Insurance is one of the keys to addressing the risk of casualty. Tenants need to keep in mind and remind the landlord that they are paying for the insurance through their rent either directly as an Operating Expense or indirectly through its gross rent.
While office leases are drafted by landlords, they impose obligations on the tenant for insurance, but are usually silent on what insurance landlords are required to carry. Savvy tenants need to carefully review this provision with their risk managers and insurance agents to be sure they have adequate coverage as does the landlord. Below is a quick recap of key insurance concepts that should be considered in an office lease.
- All Risk – insures property against loss or damage arising from any casualty with limited exceptions, i.e., Acts of War. The policy should include 100% replacement value.
- Commercial General Liability – commonly carried and required of both parties.
- Workers Compensation – just as landlords will typically require such coverage of tenants, tenants should request same from landlords.
- Business Interruption Insurance – while a requirement by landlords in many leases, it insures the tenant for the direct loss for displacement and indirect damages of loss income as a result thereof. Tenant should carefully review their policy to see what triggers an “interruption” and be sure it is broad enough to cover the myriad reasons denying use.

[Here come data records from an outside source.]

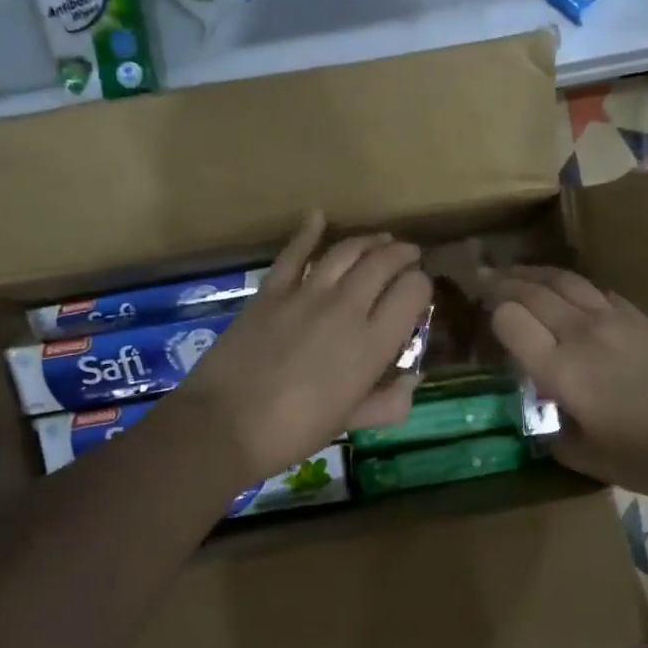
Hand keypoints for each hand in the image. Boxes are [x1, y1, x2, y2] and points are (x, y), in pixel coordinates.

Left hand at [179, 212, 431, 482]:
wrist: (226, 425)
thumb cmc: (296, 431)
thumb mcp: (352, 421)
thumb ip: (389, 401)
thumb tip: (413, 380)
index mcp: (373, 343)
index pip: (414, 291)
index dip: (422, 286)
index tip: (418, 295)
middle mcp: (347, 307)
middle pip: (384, 262)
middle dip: (403, 255)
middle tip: (409, 257)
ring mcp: (306, 294)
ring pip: (347, 251)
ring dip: (369, 241)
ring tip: (381, 240)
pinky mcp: (271, 291)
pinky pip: (295, 253)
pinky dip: (308, 231)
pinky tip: (319, 217)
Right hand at [487, 266, 647, 502]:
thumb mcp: (588, 459)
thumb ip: (553, 434)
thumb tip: (540, 417)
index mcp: (561, 368)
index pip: (510, 319)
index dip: (489, 313)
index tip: (477, 314)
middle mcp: (581, 333)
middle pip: (532, 291)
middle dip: (501, 281)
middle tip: (481, 277)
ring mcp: (615, 319)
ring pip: (564, 281)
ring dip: (533, 273)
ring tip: (514, 271)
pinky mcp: (642, 318)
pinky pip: (596, 290)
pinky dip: (571, 284)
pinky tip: (567, 290)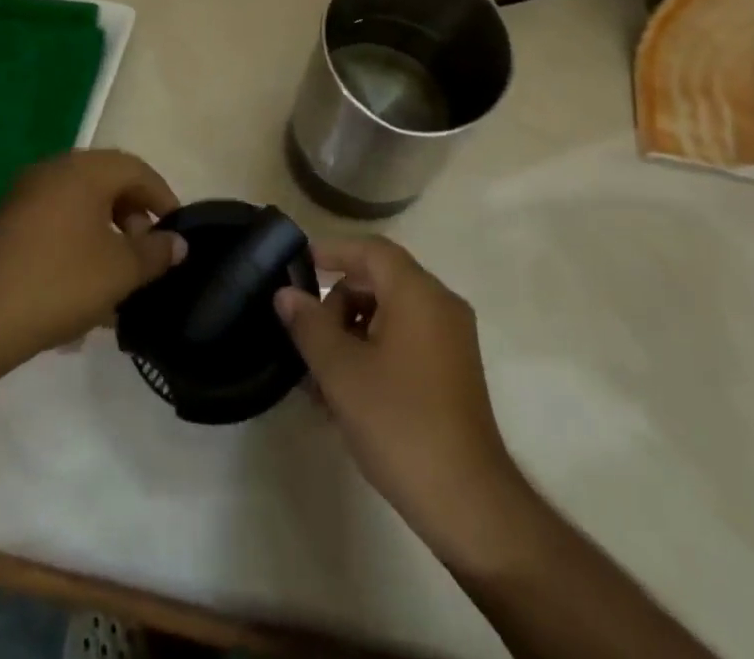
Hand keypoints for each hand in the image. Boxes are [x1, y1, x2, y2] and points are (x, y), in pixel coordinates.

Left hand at [0, 150, 186, 362]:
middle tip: (147, 253)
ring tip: (118, 276)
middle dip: (133, 217)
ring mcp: (25, 196)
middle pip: (107, 183)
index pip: (136, 169)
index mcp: (85, 170)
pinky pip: (55, 223)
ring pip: (80, 206)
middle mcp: (54, 170)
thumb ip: (156, 252)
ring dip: (105, 234)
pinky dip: (77, 244)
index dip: (163, 198)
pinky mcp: (6, 224)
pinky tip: (83, 286)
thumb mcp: (122, 270)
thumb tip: (177, 243)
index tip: (176, 232)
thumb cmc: (61, 282)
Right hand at [275, 237, 524, 564]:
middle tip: (307, 336)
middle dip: (339, 302)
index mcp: (418, 293)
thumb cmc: (400, 423)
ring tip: (320, 375)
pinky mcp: (454, 371)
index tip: (299, 265)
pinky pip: (407, 340)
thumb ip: (309, 326)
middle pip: (381, 280)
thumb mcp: (341, 372)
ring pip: (391, 314)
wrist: (468, 502)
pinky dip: (375, 351)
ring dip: (353, 332)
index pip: (371, 250)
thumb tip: (286, 294)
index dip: (333, 252)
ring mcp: (452, 339)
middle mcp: (441, 305)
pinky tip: (347, 393)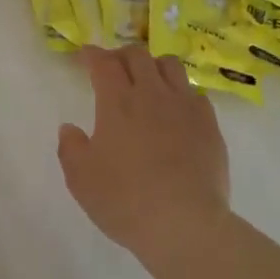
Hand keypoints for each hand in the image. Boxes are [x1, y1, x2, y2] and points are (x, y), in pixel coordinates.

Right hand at [58, 44, 230, 263]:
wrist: (184, 223)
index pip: (104, 63)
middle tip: (113, 68)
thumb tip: (70, 128)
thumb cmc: (124, 200)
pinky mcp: (210, 125)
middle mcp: (152, 94)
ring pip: (171, 66)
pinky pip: (194, 93)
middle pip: (138, 55)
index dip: (93, 55)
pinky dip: (180, 93)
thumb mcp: (81, 179)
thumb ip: (70, 147)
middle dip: (121, 55)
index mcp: (117, 102)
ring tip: (147, 82)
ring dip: (154, 66)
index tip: (86, 56)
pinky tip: (176, 111)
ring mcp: (186, 107)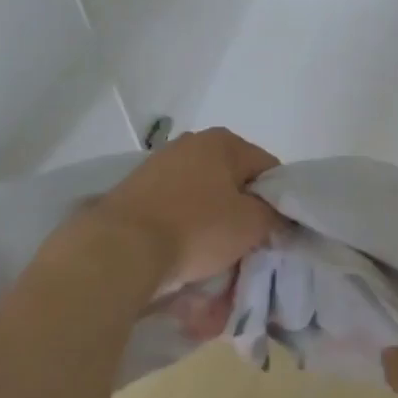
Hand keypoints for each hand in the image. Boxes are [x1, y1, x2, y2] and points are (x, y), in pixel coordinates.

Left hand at [90, 127, 281, 293]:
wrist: (120, 248)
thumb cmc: (196, 228)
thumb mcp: (251, 224)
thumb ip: (274, 215)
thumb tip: (275, 216)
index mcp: (223, 142)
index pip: (268, 169)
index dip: (278, 201)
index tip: (275, 232)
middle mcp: (191, 143)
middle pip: (234, 182)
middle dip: (243, 213)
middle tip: (247, 246)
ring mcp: (160, 164)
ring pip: (204, 197)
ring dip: (214, 222)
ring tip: (214, 256)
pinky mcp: (136, 189)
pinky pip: (176, 208)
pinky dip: (185, 227)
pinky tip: (184, 252)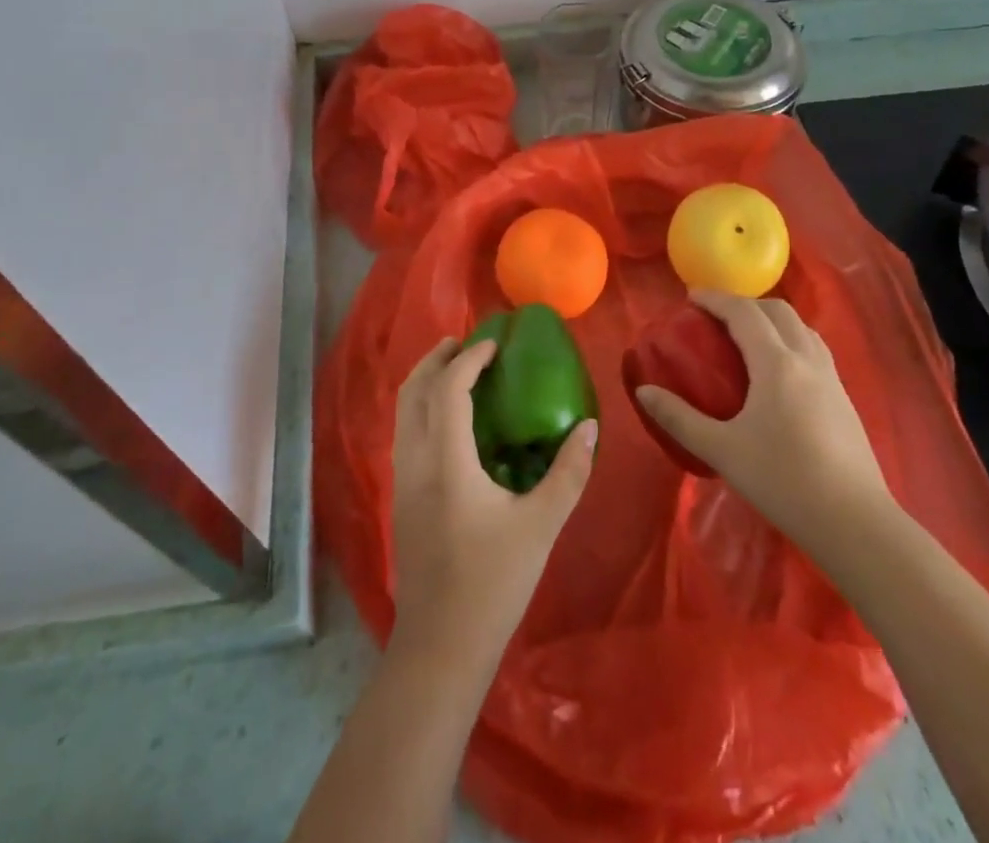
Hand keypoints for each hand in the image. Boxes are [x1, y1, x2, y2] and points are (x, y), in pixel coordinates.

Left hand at [390, 337, 596, 667]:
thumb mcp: (541, 525)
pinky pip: (405, 432)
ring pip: (403, 412)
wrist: (440, 645)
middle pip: (414, 391)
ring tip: (455, 369)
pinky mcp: (401, 498)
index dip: (469, 359)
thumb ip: (568, 472)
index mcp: (446, 460)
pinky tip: (448, 420)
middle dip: (437, 359)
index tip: (494, 344)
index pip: (449, 388)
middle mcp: (416, 460)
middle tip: (465, 342)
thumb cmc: (493, 582)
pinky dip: (422, 407)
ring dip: (425, 381)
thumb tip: (588, 427)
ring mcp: (402, 480)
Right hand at [635, 290, 888, 539]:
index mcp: (776, 363)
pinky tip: (778, 372)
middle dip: (744, 304)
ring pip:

- Rental Income Insurance – typically required by lenders and carried by almost all landlords, this protects the building’s cash flow in the event of any rent interruption.
- Waiver of Subrogation: What is it? Why waive it? Subrogation means that in the event of an insured loss, the insurance company steps into the shoes of the policy holder can file a lawsuit against the party causing the loss. While that is common in a consumer setting (i.e., auto insurance), it is waived in commercial leases to minimize duplication of insurance coverage and costs. In other words, the parties simply look to their insurance companies for coverage and, at no cost, can obtain waivers of subrogation from their carriers.
- Insuring the Leasehold Improvements. There’s not much uniformity on this issue; however, landlords should insure the leasehold improvements (for a typical office space) since the improvements belong to the landlord and it is more efficient for the landlord to cover all leasehold improvements from both a cost and implementation perspective.
- Other insurance considerations.
- Terrorism – does the landlord’s policy cover acts of terrorism?
- Self Insurance – where appropriate, either party may wish to self-insure; but there needs to be a requirement that such party meets a certain net worth standard. If not, they need to adhere to the scope of insurance coverage under the lease.
- Deductibles – each party wants flexibility on deductibles, particularly national tenants where it is difficult to have one office with a different deductible, there needs to be some reasonableness as to the amount. Tenants do not want the landlord to be able to pass-through big deductibles as part of Operating Expenses.
- Insurance Company’s credentials – while landlords typically impose an A.M. Best rating requirement for tenant’s insurer, tenants should request the same of the landlord’s insurer.
- Primary – whose insurance takes precedence
- Named Insured – additional parties – be careful of the over inclusive list.
- Certificate of Coverage – have your insurance agent ready to produce the certificate of insurance as required under the lease. Likewise, the tenant may want to ask same of landlord where warranted.
- Indemnification Provisions – be sure they are not too broad to contradict insurance provisions including waivers of subrogation.